Is it dawn or dusk for Philadelphia?
It is not the new skyscrapers going up, but rather the quality and quantity of people we may attract to live or work in them which will define the fate of our city in the 21st Century. Philadelphia is, no doubt, rebounding. But is it dawn or dusk what we see in the horizon?
Once upon a time Philadelphia was one of the largest municipalities in the country, second only to New York City.
It was a long time ago, but it is worth remembering today: It was in 1790, when the first Census took place in the new nation, born here in Philadelphia only 14 years earlier, on the famous July 4th of 1776.
“Those were the glory days,” says William Cox in an enlightening article in New Geography. But since 1800, Philadelphia has been falling in population rank.
While New York has maintained its position of number one in the nation for over 200 years, Philadelphia fell from second to sixth, and now it is threatened to be further pushed down to number 12.
Our city has been consecutively bumped by new cities that grew quickly during the 19th and 20th century, first in the Midwest, like Chicago, and St Louis, and also the Far West, all the way to Los Angeles.
Dallas, Houston, and Phoenix all experienced a growth spurt in the 20th Century and went ahead of Philadelphia.
We are today holding onto number six, but we risk being pushed further down to ninth, passed by other faster growing cities on the East Coast, like Miami and Washington, D.C., which is entirely possible once the numbers from the Census 202o come in.
We may end up at number 12 in the two decades following 2020, as other cities like Phoenix and Riverside-San Bernardino are projected to move forward fast, according to the U.S. Conference of Mayors.
But then the Latinos, and other current residents, not born here, moved in and settled in Philadelphia, more prominently during the past 30 years.
Latinos have been the fastest growing ethnic group in Philadelphia during that time, managing to stop and eventually reverse a languishing trend of population loss that lasted for the better part of the second half of the 20th century.
From the bustling urban center of over 2 million people that we were in1950, Philadelphia population was decimated by a river of residents leaving in droves for almost four decades, bringing the city’s population down to 1.4 million.
The biggest change in the ethnic and racial makeup of Philadelphia has been the decline of the so-called White population, Philadelphia Research Initiative article from Pew indicates.
Nearly two-thirds of newcomers were ages 18-34, it further indicates.
Nearly every neighborhood in the city was more Hispanic and more Asian in 2010 than it had been in 1990.
The crop of new immigrants in our neighborhoods, not the crop of new skyscrapers in our skyline, mark the trend that can bring Philadelphia back.
Or, on the other hand, further leave it behind if our city leaders don’t create public policy to support the immigration trend that started on its own in the 70s and 80s, and continued in the 90s.
In 2007, the city marked its first period of sustained population growth since the 1950s.
We have a long way to go to continue this immigration trend into the city, and, more importantly, in transferring that diversity of its demographics into how the city’s workforce may look like— either in sync with the new demographics or still backwards as its past.
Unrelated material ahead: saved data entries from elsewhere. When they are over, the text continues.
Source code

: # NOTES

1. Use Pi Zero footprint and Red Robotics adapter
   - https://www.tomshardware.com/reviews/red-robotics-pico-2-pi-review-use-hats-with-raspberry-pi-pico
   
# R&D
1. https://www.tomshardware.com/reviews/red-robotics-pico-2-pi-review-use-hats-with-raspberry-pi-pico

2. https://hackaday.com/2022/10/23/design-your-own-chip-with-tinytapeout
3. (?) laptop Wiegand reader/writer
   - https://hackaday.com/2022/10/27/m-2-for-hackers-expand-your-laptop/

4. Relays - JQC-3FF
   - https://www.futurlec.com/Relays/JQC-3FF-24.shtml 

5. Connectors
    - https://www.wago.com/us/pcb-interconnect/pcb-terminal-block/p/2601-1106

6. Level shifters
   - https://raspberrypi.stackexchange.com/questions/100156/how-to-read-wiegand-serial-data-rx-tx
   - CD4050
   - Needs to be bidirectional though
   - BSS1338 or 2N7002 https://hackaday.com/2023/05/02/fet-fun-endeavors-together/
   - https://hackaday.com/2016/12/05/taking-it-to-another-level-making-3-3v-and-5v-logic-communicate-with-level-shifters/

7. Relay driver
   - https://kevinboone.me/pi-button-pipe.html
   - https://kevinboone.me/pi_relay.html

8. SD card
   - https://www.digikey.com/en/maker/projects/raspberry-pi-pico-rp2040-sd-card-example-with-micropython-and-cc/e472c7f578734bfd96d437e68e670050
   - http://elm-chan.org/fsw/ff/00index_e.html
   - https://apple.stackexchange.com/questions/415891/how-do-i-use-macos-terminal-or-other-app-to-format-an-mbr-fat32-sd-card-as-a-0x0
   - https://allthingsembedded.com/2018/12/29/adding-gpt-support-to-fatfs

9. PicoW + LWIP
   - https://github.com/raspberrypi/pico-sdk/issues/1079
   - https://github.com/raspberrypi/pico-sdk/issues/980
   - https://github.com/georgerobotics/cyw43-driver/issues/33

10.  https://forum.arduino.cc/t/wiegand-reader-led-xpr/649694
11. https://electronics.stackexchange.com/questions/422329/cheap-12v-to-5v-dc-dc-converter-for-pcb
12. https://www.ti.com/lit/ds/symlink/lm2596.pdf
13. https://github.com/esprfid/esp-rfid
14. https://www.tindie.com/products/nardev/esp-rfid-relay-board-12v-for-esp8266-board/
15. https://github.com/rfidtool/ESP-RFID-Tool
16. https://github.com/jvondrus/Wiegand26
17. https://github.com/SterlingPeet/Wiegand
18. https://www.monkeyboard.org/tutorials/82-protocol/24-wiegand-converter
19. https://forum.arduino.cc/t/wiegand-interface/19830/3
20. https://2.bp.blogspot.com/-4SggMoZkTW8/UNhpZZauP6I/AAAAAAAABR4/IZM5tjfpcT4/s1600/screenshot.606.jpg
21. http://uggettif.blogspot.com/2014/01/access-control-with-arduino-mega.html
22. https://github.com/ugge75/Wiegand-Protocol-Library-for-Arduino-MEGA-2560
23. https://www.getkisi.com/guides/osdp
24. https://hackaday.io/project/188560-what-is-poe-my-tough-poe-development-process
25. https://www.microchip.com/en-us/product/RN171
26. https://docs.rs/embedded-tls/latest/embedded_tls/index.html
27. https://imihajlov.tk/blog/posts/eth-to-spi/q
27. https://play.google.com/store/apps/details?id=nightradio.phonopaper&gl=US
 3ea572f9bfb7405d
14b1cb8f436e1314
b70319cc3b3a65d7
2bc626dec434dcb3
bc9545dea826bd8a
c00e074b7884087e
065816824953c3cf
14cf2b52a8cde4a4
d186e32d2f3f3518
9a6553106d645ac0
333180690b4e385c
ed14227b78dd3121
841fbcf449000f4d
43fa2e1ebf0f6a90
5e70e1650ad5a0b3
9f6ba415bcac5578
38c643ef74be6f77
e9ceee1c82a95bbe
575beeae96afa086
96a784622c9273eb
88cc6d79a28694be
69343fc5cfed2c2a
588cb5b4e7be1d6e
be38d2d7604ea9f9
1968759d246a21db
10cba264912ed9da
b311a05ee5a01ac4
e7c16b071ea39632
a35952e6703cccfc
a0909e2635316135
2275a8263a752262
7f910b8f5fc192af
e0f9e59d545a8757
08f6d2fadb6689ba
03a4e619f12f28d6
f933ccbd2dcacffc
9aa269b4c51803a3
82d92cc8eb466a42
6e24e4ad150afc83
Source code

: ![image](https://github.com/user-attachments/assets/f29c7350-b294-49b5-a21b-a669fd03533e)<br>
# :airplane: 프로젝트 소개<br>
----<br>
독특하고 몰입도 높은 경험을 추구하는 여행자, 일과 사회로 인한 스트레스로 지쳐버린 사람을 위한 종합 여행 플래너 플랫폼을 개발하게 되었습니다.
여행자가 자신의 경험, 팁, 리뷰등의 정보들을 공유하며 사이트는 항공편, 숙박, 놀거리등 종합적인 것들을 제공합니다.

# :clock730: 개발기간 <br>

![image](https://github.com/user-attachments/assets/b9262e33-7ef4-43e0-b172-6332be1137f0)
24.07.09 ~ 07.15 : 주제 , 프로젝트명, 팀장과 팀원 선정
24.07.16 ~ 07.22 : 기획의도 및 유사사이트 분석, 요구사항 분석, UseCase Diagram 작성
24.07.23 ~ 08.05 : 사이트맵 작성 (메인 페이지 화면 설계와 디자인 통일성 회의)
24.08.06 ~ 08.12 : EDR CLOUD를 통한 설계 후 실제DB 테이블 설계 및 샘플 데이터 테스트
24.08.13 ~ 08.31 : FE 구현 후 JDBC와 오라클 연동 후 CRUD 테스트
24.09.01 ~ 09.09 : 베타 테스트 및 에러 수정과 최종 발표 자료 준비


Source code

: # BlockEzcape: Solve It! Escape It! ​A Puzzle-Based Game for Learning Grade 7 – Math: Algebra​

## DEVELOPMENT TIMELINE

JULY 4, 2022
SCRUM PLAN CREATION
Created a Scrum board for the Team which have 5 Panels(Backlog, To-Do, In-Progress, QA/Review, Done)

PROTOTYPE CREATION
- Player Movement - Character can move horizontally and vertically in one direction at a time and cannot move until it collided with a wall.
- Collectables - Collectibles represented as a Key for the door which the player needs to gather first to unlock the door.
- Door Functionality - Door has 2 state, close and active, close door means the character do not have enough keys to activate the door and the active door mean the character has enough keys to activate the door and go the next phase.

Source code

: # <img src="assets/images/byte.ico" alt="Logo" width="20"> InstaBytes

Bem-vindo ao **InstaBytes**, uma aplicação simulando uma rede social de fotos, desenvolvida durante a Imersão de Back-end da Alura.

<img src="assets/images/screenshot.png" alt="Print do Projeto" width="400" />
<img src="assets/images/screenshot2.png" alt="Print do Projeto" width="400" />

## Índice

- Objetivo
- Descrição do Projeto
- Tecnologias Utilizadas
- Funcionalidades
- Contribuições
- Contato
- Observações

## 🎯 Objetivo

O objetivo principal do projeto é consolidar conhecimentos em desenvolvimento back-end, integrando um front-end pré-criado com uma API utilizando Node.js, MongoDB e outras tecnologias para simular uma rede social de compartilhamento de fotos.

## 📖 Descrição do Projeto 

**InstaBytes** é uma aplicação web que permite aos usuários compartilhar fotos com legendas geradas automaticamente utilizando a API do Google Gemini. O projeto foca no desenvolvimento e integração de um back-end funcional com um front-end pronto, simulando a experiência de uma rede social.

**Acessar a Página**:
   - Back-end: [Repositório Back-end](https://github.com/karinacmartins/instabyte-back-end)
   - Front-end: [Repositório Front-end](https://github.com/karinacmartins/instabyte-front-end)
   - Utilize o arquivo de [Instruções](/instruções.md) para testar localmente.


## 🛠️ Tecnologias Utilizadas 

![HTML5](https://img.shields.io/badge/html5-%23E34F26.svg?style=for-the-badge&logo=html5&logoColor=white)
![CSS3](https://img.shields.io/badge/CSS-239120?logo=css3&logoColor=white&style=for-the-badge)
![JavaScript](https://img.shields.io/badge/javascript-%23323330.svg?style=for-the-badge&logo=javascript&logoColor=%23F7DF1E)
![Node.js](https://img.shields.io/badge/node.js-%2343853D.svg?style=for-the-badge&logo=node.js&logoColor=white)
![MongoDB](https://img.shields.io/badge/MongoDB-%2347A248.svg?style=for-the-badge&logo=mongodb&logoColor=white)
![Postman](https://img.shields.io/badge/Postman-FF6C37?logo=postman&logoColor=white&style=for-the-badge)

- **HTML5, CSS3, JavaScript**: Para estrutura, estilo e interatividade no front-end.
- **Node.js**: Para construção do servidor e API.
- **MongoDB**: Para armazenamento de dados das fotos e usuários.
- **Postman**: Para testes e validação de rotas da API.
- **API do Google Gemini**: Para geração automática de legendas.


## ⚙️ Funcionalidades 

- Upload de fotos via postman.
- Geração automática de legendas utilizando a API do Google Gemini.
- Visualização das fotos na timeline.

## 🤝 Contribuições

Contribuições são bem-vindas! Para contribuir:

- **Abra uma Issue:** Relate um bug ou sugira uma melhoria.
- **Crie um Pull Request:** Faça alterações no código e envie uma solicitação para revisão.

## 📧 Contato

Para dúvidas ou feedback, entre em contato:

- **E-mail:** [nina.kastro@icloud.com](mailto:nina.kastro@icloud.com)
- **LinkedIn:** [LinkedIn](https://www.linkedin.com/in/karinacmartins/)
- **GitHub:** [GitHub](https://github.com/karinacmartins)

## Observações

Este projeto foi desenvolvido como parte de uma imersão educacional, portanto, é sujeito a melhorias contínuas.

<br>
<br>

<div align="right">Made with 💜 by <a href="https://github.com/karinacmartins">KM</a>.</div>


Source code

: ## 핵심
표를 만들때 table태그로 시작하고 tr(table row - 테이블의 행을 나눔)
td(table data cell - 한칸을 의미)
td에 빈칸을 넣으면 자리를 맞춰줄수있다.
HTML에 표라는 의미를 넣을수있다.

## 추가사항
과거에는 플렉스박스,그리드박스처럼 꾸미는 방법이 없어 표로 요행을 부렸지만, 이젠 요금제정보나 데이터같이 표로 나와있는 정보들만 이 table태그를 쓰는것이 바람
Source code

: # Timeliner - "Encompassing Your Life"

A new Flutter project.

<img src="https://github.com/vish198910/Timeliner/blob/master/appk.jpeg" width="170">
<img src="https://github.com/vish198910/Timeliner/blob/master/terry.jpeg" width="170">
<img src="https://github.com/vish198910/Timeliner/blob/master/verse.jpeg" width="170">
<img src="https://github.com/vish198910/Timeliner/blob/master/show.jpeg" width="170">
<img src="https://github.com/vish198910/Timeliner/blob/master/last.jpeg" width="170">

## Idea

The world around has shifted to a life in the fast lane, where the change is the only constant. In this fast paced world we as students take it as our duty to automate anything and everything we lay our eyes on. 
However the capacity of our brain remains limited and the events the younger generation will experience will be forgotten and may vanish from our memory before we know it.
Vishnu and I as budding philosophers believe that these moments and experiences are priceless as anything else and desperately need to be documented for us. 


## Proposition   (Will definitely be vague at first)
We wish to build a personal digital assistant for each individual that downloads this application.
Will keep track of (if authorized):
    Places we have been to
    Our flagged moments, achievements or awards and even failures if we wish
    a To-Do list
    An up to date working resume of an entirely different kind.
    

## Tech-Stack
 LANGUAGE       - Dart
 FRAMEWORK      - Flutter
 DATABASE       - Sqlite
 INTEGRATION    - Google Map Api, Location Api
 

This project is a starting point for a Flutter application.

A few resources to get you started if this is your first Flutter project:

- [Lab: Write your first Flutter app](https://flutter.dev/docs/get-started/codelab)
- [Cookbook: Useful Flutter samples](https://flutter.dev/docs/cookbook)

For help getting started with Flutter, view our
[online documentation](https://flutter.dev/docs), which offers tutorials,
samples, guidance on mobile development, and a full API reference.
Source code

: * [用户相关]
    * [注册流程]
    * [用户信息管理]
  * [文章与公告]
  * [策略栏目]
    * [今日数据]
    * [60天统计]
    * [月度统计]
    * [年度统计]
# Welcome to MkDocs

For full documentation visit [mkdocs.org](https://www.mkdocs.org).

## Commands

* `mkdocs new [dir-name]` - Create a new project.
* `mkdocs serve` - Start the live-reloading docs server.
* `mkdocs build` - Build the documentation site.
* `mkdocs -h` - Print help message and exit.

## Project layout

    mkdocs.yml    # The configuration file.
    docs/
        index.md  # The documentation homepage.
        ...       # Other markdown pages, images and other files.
A recent analysis by the office of the City’s Controller, included as the lead article in this edition, shows an alarming underrepresentation of Hispanics in the workforce.
In a city that is heading to be 20 percent Hispanic, only 7 percent of all exempt employees and only 3 percent of those that earn more than $90,000 a year are Hispanic.
The experts agreed that the more diverse the pool of people employed are, the more opportunity to spark new ideas will exist, and new relationships and a better future for everybody may be possible.
Philadelphia is not yet listed among the most multicultural cities in the country, or the world, and thus its aspiration to become a global city may be further postponed.
Unless the city leaders step up and do something about it, as a Brookings Institute expert recently put it.